• Problem details
In the items below, copy out word for word the stretch from the line containing "Data lansării în" through the line containing "TOILET SPIDERS is", including both of those lines.

• Supplied material
BEGIN

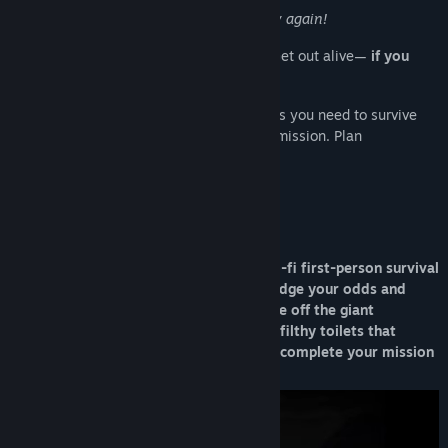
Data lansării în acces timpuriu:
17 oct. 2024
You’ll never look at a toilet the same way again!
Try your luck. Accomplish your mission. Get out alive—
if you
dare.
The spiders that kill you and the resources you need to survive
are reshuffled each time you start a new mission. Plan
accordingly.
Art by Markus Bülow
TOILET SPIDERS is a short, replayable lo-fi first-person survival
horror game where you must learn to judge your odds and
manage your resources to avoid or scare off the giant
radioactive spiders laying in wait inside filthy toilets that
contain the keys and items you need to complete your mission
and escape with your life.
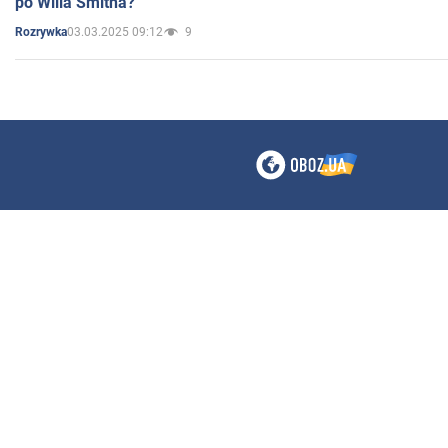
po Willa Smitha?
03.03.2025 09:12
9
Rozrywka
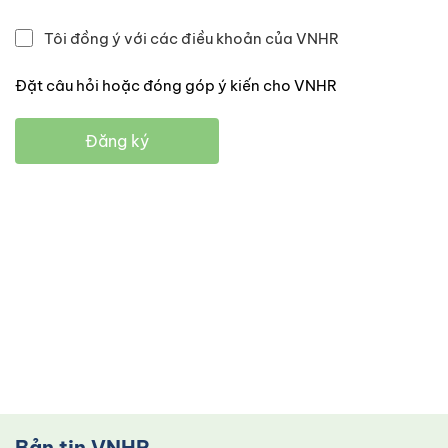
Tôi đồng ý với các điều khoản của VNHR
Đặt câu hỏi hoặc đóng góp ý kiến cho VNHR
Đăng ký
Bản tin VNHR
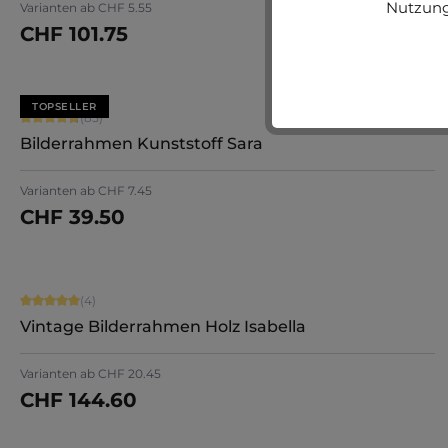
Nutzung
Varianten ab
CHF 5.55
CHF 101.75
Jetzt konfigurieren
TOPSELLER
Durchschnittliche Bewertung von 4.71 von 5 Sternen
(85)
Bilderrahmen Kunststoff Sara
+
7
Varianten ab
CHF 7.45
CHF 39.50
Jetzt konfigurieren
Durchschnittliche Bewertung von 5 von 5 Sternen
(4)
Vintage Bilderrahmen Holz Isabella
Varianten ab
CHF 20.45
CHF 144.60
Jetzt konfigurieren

END
BEGIN

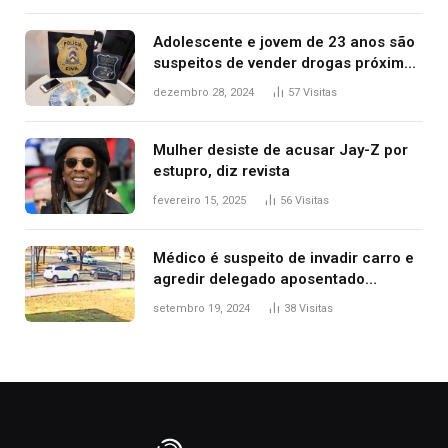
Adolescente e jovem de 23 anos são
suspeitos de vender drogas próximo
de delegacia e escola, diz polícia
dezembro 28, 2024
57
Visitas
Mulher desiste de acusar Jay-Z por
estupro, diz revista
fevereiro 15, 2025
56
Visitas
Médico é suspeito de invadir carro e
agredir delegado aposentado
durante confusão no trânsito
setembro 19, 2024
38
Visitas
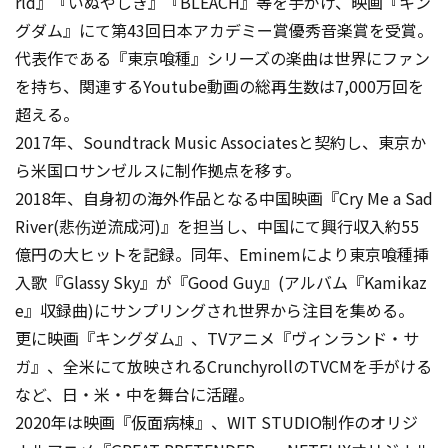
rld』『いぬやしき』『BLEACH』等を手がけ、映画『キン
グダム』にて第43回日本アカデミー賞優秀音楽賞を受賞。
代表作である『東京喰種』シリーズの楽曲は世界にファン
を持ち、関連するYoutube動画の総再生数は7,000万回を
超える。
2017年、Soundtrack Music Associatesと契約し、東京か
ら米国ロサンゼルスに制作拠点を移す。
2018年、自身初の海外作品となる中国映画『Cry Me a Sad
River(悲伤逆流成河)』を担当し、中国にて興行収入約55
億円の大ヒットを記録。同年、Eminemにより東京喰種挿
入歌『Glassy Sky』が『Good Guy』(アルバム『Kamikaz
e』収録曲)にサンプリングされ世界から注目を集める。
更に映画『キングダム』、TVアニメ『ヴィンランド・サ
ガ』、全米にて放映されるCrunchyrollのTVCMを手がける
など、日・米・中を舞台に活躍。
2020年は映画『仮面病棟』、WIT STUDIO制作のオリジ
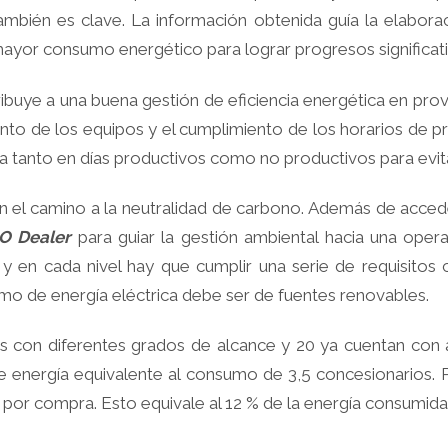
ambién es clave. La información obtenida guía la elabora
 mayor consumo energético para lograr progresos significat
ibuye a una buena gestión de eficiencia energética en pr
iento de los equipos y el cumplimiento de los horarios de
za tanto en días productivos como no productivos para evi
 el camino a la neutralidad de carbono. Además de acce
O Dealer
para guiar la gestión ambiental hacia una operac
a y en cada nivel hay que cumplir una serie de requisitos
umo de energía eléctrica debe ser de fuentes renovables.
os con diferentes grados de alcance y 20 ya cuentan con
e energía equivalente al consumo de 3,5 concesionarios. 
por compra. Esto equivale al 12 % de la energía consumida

END

• Output
Data lansării în acces timpuriu:
17 oct. 2024
You’ll never look at a toilet the same way again!
Try your luck. Accomplish your mission. Get out alive—
if you
dare.
The spiders that kill you and the resources you need to survive
are reshuffled each time you start a new mission. Plan
accordingly.
Art by Markus Bülow
TOILET SPIDERS is a short, replayable lo-fi first-person survival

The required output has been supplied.